### 提示テキスト

2009年 09月 18日
デイヴィッド・アーモンド 『肩胛骨は翼のなごり』 |
まずはタイトルに惚れました・・・
で、店頭で手にとってパラパラとめくってみると
「ウィリアム・ブレイク」という文字が目に飛び込んできた。
ウィリアム・ブレイクの名は、最近知ったばかりだ。
(本ブログの、のら猫母さんの子育て奮闘記シリーズに、彼の本のタイトルから
言葉を借りた。「無垢の歌」 「経験の歌」シリーズがそれである。)
このタイミングで、思いがけない場所で、再びブレイクに出会ったことにも因縁を感じて
買ってみたというだけだったのだが、何気なく読み始めたらとまらなくなってしまった。

セグメンテーション用データセット抜粋:
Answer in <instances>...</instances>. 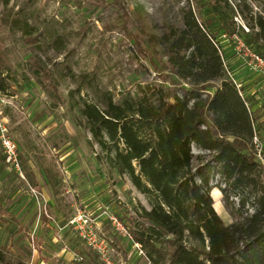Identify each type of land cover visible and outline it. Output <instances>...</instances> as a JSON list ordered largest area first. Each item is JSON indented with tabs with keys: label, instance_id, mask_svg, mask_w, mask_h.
Segmentation results:
<instances>
[{
	"label": "rangeland",
	"instance_id": "rangeland-1",
	"mask_svg": "<svg viewBox=\"0 0 264 264\" xmlns=\"http://www.w3.org/2000/svg\"><path fill=\"white\" fill-rule=\"evenodd\" d=\"M187 1L196 11L195 0H0V61L18 82L13 95L0 92V125L20 164L19 171L6 165L0 150V264H148L118 221L136 217V205L149 209L145 198L96 160L99 149L89 146L91 136L75 125L66 101L78 87L88 100L94 89L111 91L117 100L136 94L138 86L177 88L162 49L149 40L163 26L178 25L177 12ZM246 5L235 18L245 29L250 10L264 15V0ZM23 18L36 42L24 37L21 24L11 25ZM222 45L235 82L263 101L264 77L241 62L235 43ZM37 60L53 75L43 76L42 86L32 73ZM260 114L264 124V109ZM260 140L264 153V133ZM192 152L204 162L211 156L195 147ZM216 190L210 192L213 208L228 225L235 219Z\"/></svg>",
	"mask_w": 264,
	"mask_h": 264
},
{
	"label": "trees",
	"instance_id": "trees-1",
	"mask_svg": "<svg viewBox=\"0 0 264 264\" xmlns=\"http://www.w3.org/2000/svg\"><path fill=\"white\" fill-rule=\"evenodd\" d=\"M195 2L198 12L187 1L177 12L178 25L163 26L149 40L162 49L177 88L138 86L136 94L117 100L111 91L94 89L88 100L78 87L67 109L91 136L89 146L99 149L96 160L145 198L149 209L136 205V217L118 221L148 264H264V164L251 145L255 125L260 138L264 133L258 123L264 98L259 102L237 86L220 40L238 34L264 58V15L250 10L245 29L235 18L246 0ZM20 24L24 37L36 42L26 18L11 22ZM52 44L58 52L59 39ZM37 62L32 73L42 86V77L53 75ZM17 84L0 61V92L13 95ZM193 147L209 153V161ZM213 187L235 219L228 225L213 208Z\"/></svg>",
	"mask_w": 264,
	"mask_h": 264
},
{
	"label": "built area",
	"instance_id": "built-area-1",
	"mask_svg": "<svg viewBox=\"0 0 264 264\" xmlns=\"http://www.w3.org/2000/svg\"><path fill=\"white\" fill-rule=\"evenodd\" d=\"M220 40L226 43H229L230 41L235 43L237 51L239 52L238 55L241 59V62L249 69L259 72L264 77V58L259 56L254 50L247 46L244 41L238 39L236 34H233L231 36L222 35L220 37ZM237 86L239 87V85ZM5 131V128L0 125V150L4 158V162L6 165L12 167L16 171H19L20 164L18 160V152L16 145L5 134ZM251 145L256 160L264 164L263 144L256 131H254L253 133ZM136 246L139 247V245Z\"/></svg>",
	"mask_w": 264,
	"mask_h": 264
},
{
	"label": "bare ground",
	"instance_id": "bare-ground-1",
	"mask_svg": "<svg viewBox=\"0 0 264 264\" xmlns=\"http://www.w3.org/2000/svg\"><path fill=\"white\" fill-rule=\"evenodd\" d=\"M216 192H219L218 190H216ZM214 194V193H213ZM216 194V193H215ZM217 195H219V194H217ZM218 202V201H217Z\"/></svg>",
	"mask_w": 264,
	"mask_h": 264
}]
</instances>
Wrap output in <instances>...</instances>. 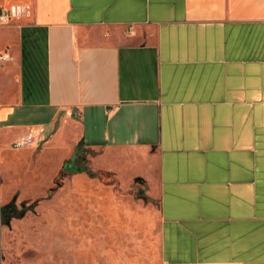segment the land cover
<instances>
[{"label": "crops", "instance_id": "1", "mask_svg": "<svg viewBox=\"0 0 264 264\" xmlns=\"http://www.w3.org/2000/svg\"><path fill=\"white\" fill-rule=\"evenodd\" d=\"M0 55V246L3 173L82 145L157 198L162 264H264V0H0Z\"/></svg>", "mask_w": 264, "mask_h": 264}, {"label": "rangeland", "instance_id": "2", "mask_svg": "<svg viewBox=\"0 0 264 264\" xmlns=\"http://www.w3.org/2000/svg\"><path fill=\"white\" fill-rule=\"evenodd\" d=\"M3 173L5 264H162L157 198L113 173ZM76 161L74 166H90ZM72 159L68 158L67 162ZM41 166V164H40Z\"/></svg>", "mask_w": 264, "mask_h": 264}, {"label": "trees", "instance_id": "3", "mask_svg": "<svg viewBox=\"0 0 264 264\" xmlns=\"http://www.w3.org/2000/svg\"><path fill=\"white\" fill-rule=\"evenodd\" d=\"M88 154V149H82V145H80L76 151L74 156L72 157V159L70 161H66L64 164V168L69 171V172H84V171H88L89 173H94L93 170L88 169L86 166H74L72 165L74 162H78V161H82L83 163H85L87 161L86 159V155ZM76 162V163H77Z\"/></svg>", "mask_w": 264, "mask_h": 264}, {"label": "built area", "instance_id": "4", "mask_svg": "<svg viewBox=\"0 0 264 264\" xmlns=\"http://www.w3.org/2000/svg\"><path fill=\"white\" fill-rule=\"evenodd\" d=\"M30 9H24L22 6L18 5V6H13L12 9L10 10V14L13 17H20L21 15H23L26 12H29ZM6 59H9V57L4 56V55H0V63ZM34 141L33 135L29 134L27 135L24 139H22L20 142H18L15 145L16 149H21L23 147H26L28 145H31Z\"/></svg>", "mask_w": 264, "mask_h": 264}]
</instances>
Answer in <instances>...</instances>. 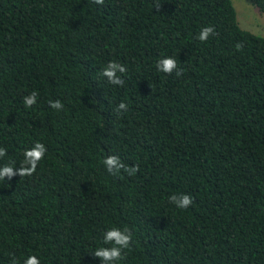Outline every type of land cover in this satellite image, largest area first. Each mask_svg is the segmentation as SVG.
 Instances as JSON below:
<instances>
[{"label":"trees","instance_id":"trees-1","mask_svg":"<svg viewBox=\"0 0 264 264\" xmlns=\"http://www.w3.org/2000/svg\"><path fill=\"white\" fill-rule=\"evenodd\" d=\"M262 36L230 0H0V166L46 147L31 176L0 180V264H102L113 227L132 234L114 264H264Z\"/></svg>","mask_w":264,"mask_h":264},{"label":"clouds","instance_id":"clouds-1","mask_svg":"<svg viewBox=\"0 0 264 264\" xmlns=\"http://www.w3.org/2000/svg\"><path fill=\"white\" fill-rule=\"evenodd\" d=\"M98 4H103L104 0H95ZM215 29L212 26H205L201 28L198 39L202 42L207 41L209 36L213 35ZM243 47L241 43L236 44V49L240 50ZM156 67L159 71L167 74H171L176 71V75L182 74L183 69L177 70V62L171 57L162 58L157 61ZM126 68L117 63L109 62L108 66L103 70L102 75L107 78L108 82L111 84L122 85L123 80L117 75V73H124ZM38 93L33 91L30 95L24 97V104L26 107H32L36 103ZM50 106L54 109L60 110L63 105L59 100L50 101ZM127 110V105L121 102L118 105L117 111ZM46 152V147L44 144L37 142L31 149L25 150L23 155L24 159L18 169L12 166V164H5L0 166V180L7 178L11 180L14 176L19 175L20 177L31 176L37 168L38 163L44 158ZM6 155V150L0 148V158ZM107 170L110 173H118L121 169H124L129 175L134 174L138 171V168H126L125 165L119 160L117 156H109L103 161ZM169 201L174 203L176 207L180 209H186L192 204V198L189 195H173L169 197ZM132 240V234L128 229L121 230L119 228L113 227L108 229L103 233L104 244L112 245L111 247H100L97 248L93 255L102 261V264H114V262L119 261L122 258V249L129 248ZM13 264H17L13 260ZM23 264H40V260L35 255H29L23 261Z\"/></svg>","mask_w":264,"mask_h":264},{"label":"rangeland","instance_id":"rangeland-1","mask_svg":"<svg viewBox=\"0 0 264 264\" xmlns=\"http://www.w3.org/2000/svg\"><path fill=\"white\" fill-rule=\"evenodd\" d=\"M238 27L253 35L263 37L264 14H260L252 0H230Z\"/></svg>","mask_w":264,"mask_h":264}]
</instances>
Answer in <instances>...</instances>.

### 課題と演習
**A.** ブログ記事のうち、「ウィリアム・ブレイクの名は、最近知ったばかりだ。」で始まり「買ってみたというだけだったのだが、何気なく読み始めたらとまらなくなってしまった。」まで続く部分を、一字一句変えずに出力してください。
**B.** ブログ記事について、次の問いに答えてください。
(i) 記事の日付はいつですか？
(ii) 書き手がまず惚れたのは、本の何ですか？
(iii) ウィリアム・ブレイクの本のタイトルから言葉を借りたシリーズは、何と何ですか？

### 課題ごとの解答
**A.**
ウィリアム・ブレイクの名は、最近知ったばかりだ。
(本ブログの、のら猫母さんの子育て奮闘記シリーズに、彼の本のタイトルから
言葉を借りた。「無垢の歌」 「経験の歌」シリーズがそれである。)
このタイミングで、思いがけない場所で、再びブレイクに出会ったことにも因縁を感じて
買ってみたというだけだったのだが、何気なく読み始めたらとまらなくなってしまった。

**B.**
(i) 2009年09月18日
(ii) タイトル
(iii) 「無垢の歌」と「経験の歌」